Потом наконец встаёт, собирает бумаги и идёт мимо стойки в дверь, что ведёт к уборным. А там, в коридоре, никого, тихо, свежо, только что полы помыли, и он сразу сворачивает на заветную лестницу. Поднимается наверх и там, прямо у лестницы, нос к носу сталкивается с тем самым типом, что часто торчит в чайной, — он помогает Юнь. А ещё он в солнцезащитных очках. В помещении. Он, кажется, всегда в них. И очки у него этакие… необычные. Видно, дорогие. Это почему-то раздражает Акима.
«Дебильная у них мода, конечно. Выглядят… дураки — дураками».
Этот молодой только что вышел из кабинета Юнь. Аким ждёт, пока он спустится вниз, и лишь после этого стучит в дверь.
— Входи! — доносится из-за двери высокий женский голос.
Аким входит, и его раздражение усиливается. Юнь с распущенными волосами и в спальном костюме сидит за своим столом. Костюмчик то из тоненькой матери, очень легкий… Он закрывает дверь.
— Здравствуй, мой прапорщик, — она встаёт и идёт к нему. Улыбается и протягивает руки. У неё хорошее настроение.
— Этот, — Саблин кивает на дверь, — он у тебя тут живёт, что ли? Как ни приду, он у тебя.
И она сразу понимает, о чём он, улыбается:
— Он только что приехал, на минутку зашёл, сейчас уедет, — она обнимает его, прикасается рукой к его бритой щеке.
— Он тут у тебя был, а ты в таком виде, — с укором говорит ей прапорщик.
— Как нехорошо получилось, — она смеётся ему в лицо. — Боже, как мне стыдно. Как теперь казачке по станице пройти после такого позора… Ой, я и забыла… — Юнь ехидничает. — Я ведь не казачка, со мной казачки даже говорить не хотят.
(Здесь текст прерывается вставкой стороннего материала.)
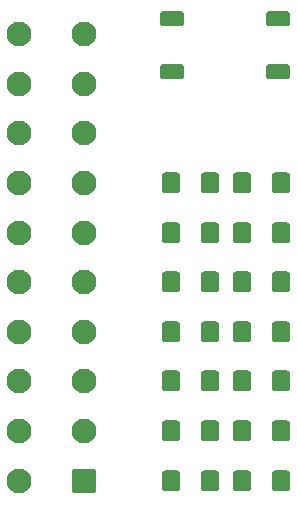
<source format=gts>
G04 #@! TF.GenerationSoftware,KiCad,Pcbnew,8.0.5*
G04 #@! TF.CreationDate,2024-11-12T19:45:38-03:00*
G04 #@! TF.ProjectId,Teste R_pido Fonte Chaveada,54657374-6520-452e-9170-69646f20466f,rev?*
G04 #@! TF.SameCoordinates,Original*
G04 #@! TF.FileFunction,Soldermask,Top*
G04 #@! TF.FilePolarity,Negative*
%FSLAX46Y46*%
G04 Gerber Fmt 4.6, Leading zero omitted, Abs format (unit mm)*
G04 Created by KiCad (PCBNEW 8.0.5) date 2024-11-12 19:45:38*
%MOMM*%
%LPD*%
G01*
G04 APERTURE LIST*
G04 Aperture macros list*
%AMRoundRect*
0 Rectangle with rounded corners*
0 $1 Rounding radius*
0 $2 $3 $4 $5 $6 $7 $8 $9 X,Y pos of 4 corners*
0 Add a 4 corners polygon primitive as box body*
4,1,4,$2,$3,$4,$5,$6,$7,$8,$9,$2,$3,0*
0 Add four circle primitives for the rounded corners*
1,1,$1+$1,$2,$3*
1,1,$1+$1,$4,$5*
1,1,$1+$1,$6,$7*
1,1,$1+$1,$8,$9*
0 Add four rect primitives between the rounded corners*
20,1,$1+$1,$2,$3,$4,$5,0*
20,1,$1+$1,$4,$5,$6,$7,0*
20,1,$1+$1,$6,$7,$8,$9,0*
20,1,$1+$1,$8,$9,$2,$3,0*%
G04 Aperture macros list end*
%ADD10RoundRect,0.228600X0.533400X0.660400X-0.533400X0.660400X-0.533400X-0.660400X0.533400X-0.660400X0*%
%ADD11RoundRect,0.228600X-0.533400X-0.660400X0.533400X-0.660400X0.533400X0.660400X-0.533400X0.660400X0*%
%ADD12RoundRect,0.315000X0.735000X0.735000X-0.735000X0.735000X-0.735000X-0.735000X0.735000X-0.735000X0*%
%ADD13C,2.100000*%
%ADD14RoundRect,0.190500X0.825500X0.444500X-0.825500X0.444500X-0.825500X-0.444500X0.825500X-0.444500X0*%
G04 APERTURE END LIST*
D10*
X125127000Y-66600000D03*
X121825000Y-66600000D03*
X125127000Y-79200000D03*
X121825000Y-79200000D03*
X125127000Y-83400000D03*
X121825000Y-83400000D03*
D11*
X115825000Y-79200000D03*
X119127000Y-79200000D03*
X115825000Y-75000000D03*
X119127000Y-75000000D03*
X115825000Y-87600000D03*
X119127000Y-87600000D03*
X121825000Y-91800000D03*
X125127000Y-91800000D03*
X115825000Y-91800000D03*
X119127000Y-91800000D03*
X115825000Y-66600000D03*
X119127000Y-66600000D03*
D12*
X108500000Y-91800000D03*
D13*
X108500000Y-87600000D03*
X108500000Y-83400000D03*
X108500000Y-79200000D03*
X108500000Y-75000000D03*
X108500000Y-70800000D03*
X108500000Y-66600000D03*
X108500000Y-62400000D03*
X108500000Y-58200000D03*
X108500000Y-54000000D03*
X103000000Y-91800000D03*
X103000000Y-87600000D03*
X103000000Y-83400000D03*
X103000000Y-79200000D03*
X103000000Y-75000000D03*
X103000000Y-70800000D03*
X103000000Y-66600000D03*
X103000000Y-62400000D03*
X103000000Y-58200000D03*
X103000000Y-54000000D03*
D11*
X115825000Y-70800000D03*
X119127000Y-70800000D03*
X121825000Y-87600000D03*
X125127000Y-87600000D03*
D10*
X125127000Y-70800000D03*
X121825000Y-70800000D03*
X125127000Y-75000000D03*
X121825000Y-75000000D03*
D11*
X115825000Y-83400000D03*
X119127000Y-83400000D03*
D14*
X124908000Y-57250000D03*
X115942000Y-57250000D03*
X124908000Y-52750000D03*
X115942000Y-52750000D03*
M02*

</source>
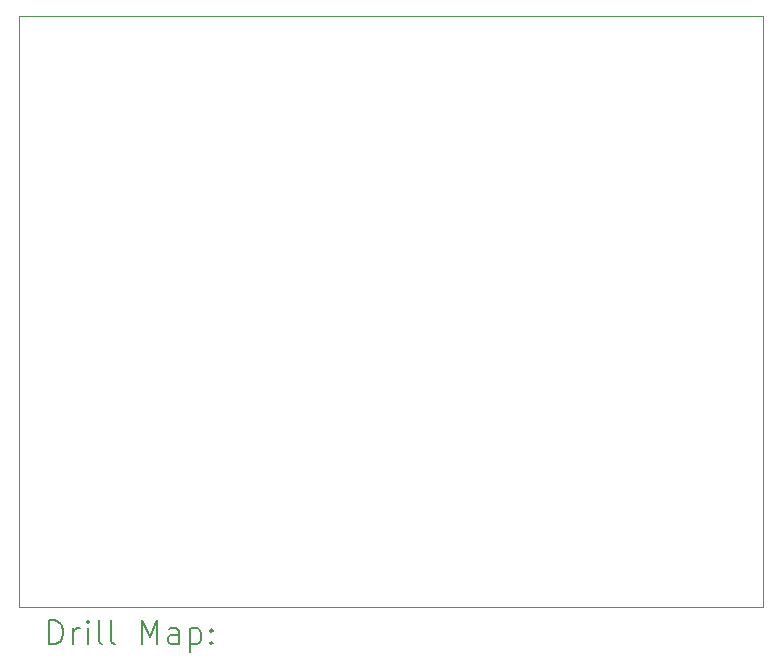
<source format=gbr>
%TF.GenerationSoftware,KiCad,Pcbnew,9.0.1+1*%
%TF.CreationDate,2025-05-09T02:31:12+00:00*%
%TF.ProjectId,modulo_puente_h,6d6f6475-6c6f-45f7-9075-656e74655f68,rev?*%
%TF.SameCoordinates,Original*%
%TF.FileFunction,Drillmap*%
%TF.FilePolarity,Positive*%
%FSLAX45Y45*%
G04 Gerber Fmt 4.5, Leading zero omitted, Abs format (unit mm)*
G04 Created by KiCad (PCBNEW 9.0.1+1) date 2025-05-09 02:31:12*
%MOMM*%
%LPD*%
G01*
G04 APERTURE LIST*
%ADD10C,0.050000*%
%ADD11C,0.200000*%
G04 APERTURE END LIST*
D10*
X5000000Y-4400000D02*
X11300000Y-4400000D01*
X11300000Y-9400000D01*
X5000000Y-9400000D01*
X5000000Y-4400000D01*
D11*
X5258277Y-9713984D02*
X5258277Y-9513984D01*
X5258277Y-9513984D02*
X5305896Y-9513984D01*
X5305896Y-9513984D02*
X5334467Y-9523508D01*
X5334467Y-9523508D02*
X5353515Y-9542555D01*
X5353515Y-9542555D02*
X5363039Y-9561603D01*
X5363039Y-9561603D02*
X5372563Y-9599698D01*
X5372563Y-9599698D02*
X5372563Y-9628270D01*
X5372563Y-9628270D02*
X5363039Y-9666365D01*
X5363039Y-9666365D02*
X5353515Y-9685412D01*
X5353515Y-9685412D02*
X5334467Y-9704460D01*
X5334467Y-9704460D02*
X5305896Y-9713984D01*
X5305896Y-9713984D02*
X5258277Y-9713984D01*
X5458277Y-9713984D02*
X5458277Y-9580650D01*
X5458277Y-9618746D02*
X5467801Y-9599698D01*
X5467801Y-9599698D02*
X5477324Y-9590174D01*
X5477324Y-9590174D02*
X5496372Y-9580650D01*
X5496372Y-9580650D02*
X5515420Y-9580650D01*
X5582086Y-9713984D02*
X5582086Y-9580650D01*
X5582086Y-9513984D02*
X5572563Y-9523508D01*
X5572563Y-9523508D02*
X5582086Y-9533031D01*
X5582086Y-9533031D02*
X5591610Y-9523508D01*
X5591610Y-9523508D02*
X5582086Y-9513984D01*
X5582086Y-9513984D02*
X5582086Y-9533031D01*
X5705896Y-9713984D02*
X5686848Y-9704460D01*
X5686848Y-9704460D02*
X5677324Y-9685412D01*
X5677324Y-9685412D02*
X5677324Y-9513984D01*
X5810658Y-9713984D02*
X5791610Y-9704460D01*
X5791610Y-9704460D02*
X5782086Y-9685412D01*
X5782086Y-9685412D02*
X5782086Y-9513984D01*
X6039229Y-9713984D02*
X6039229Y-9513984D01*
X6039229Y-9513984D02*
X6105896Y-9656841D01*
X6105896Y-9656841D02*
X6172562Y-9513984D01*
X6172562Y-9513984D02*
X6172562Y-9713984D01*
X6353515Y-9713984D02*
X6353515Y-9609222D01*
X6353515Y-9609222D02*
X6343991Y-9590174D01*
X6343991Y-9590174D02*
X6324943Y-9580650D01*
X6324943Y-9580650D02*
X6286848Y-9580650D01*
X6286848Y-9580650D02*
X6267801Y-9590174D01*
X6353515Y-9704460D02*
X6334467Y-9713984D01*
X6334467Y-9713984D02*
X6286848Y-9713984D01*
X6286848Y-9713984D02*
X6267801Y-9704460D01*
X6267801Y-9704460D02*
X6258277Y-9685412D01*
X6258277Y-9685412D02*
X6258277Y-9666365D01*
X6258277Y-9666365D02*
X6267801Y-9647317D01*
X6267801Y-9647317D02*
X6286848Y-9637793D01*
X6286848Y-9637793D02*
X6334467Y-9637793D01*
X6334467Y-9637793D02*
X6353515Y-9628270D01*
X6448753Y-9580650D02*
X6448753Y-9780650D01*
X6448753Y-9590174D02*
X6467801Y-9580650D01*
X6467801Y-9580650D02*
X6505896Y-9580650D01*
X6505896Y-9580650D02*
X6524943Y-9590174D01*
X6524943Y-9590174D02*
X6534467Y-9599698D01*
X6534467Y-9599698D02*
X6543991Y-9618746D01*
X6543991Y-9618746D02*
X6543991Y-9675889D01*
X6543991Y-9675889D02*
X6534467Y-9694936D01*
X6534467Y-9694936D02*
X6524943Y-9704460D01*
X6524943Y-9704460D02*
X6505896Y-9713984D01*
X6505896Y-9713984D02*
X6467801Y-9713984D01*
X6467801Y-9713984D02*
X6448753Y-9704460D01*
X6629705Y-9694936D02*
X6639229Y-9704460D01*
X6639229Y-9704460D02*
X6629705Y-9713984D01*
X6629705Y-9713984D02*
X6620182Y-9704460D01*
X6620182Y-9704460D02*
X6629705Y-9694936D01*
X6629705Y-9694936D02*
X6629705Y-9713984D01*
X6629705Y-9590174D02*
X6639229Y-9599698D01*
X6639229Y-9599698D02*
X6629705Y-9609222D01*
X6629705Y-9609222D02*
X6620182Y-9599698D01*
X6620182Y-9599698D02*
X6629705Y-9590174D01*
X6629705Y-9590174D02*
X6629705Y-9609222D01*
M02*

</source>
— Да при чём здесь это, — он, конечно, злится, но присутствие молодой и красивой, прекрасно пахнущей женщины, её прикосновения, конечно, смягчают его. Он обнимает красавицу за талию, и его руки соскальзывают вниз, под резинку её лёгких брюк, и в его мозолистых ладонях оказались её крепкие и тёплые ягодицы. Он прижимает её к себе, чуть приспуская брюки вниз.
— Подожди, ну подожди… — она вырывается и поправляет свои брюки.
— А что? — Саблин не понимает.
Но Юнь уже схватила его за руку и тянет за собой в жилые комнаты.
— Не хочу стоя, надоело, мне не нравится, мы всё время стоя… Пойдём в кровать. Поваляемся, как в гостинце в тот раз.
Он не сопротивляется, но думает о том, что времени у него, до того как его начнут искать, не так уж и много. Так валяться, как они повалялись в дорогой гостинце, у них вряд ли получится.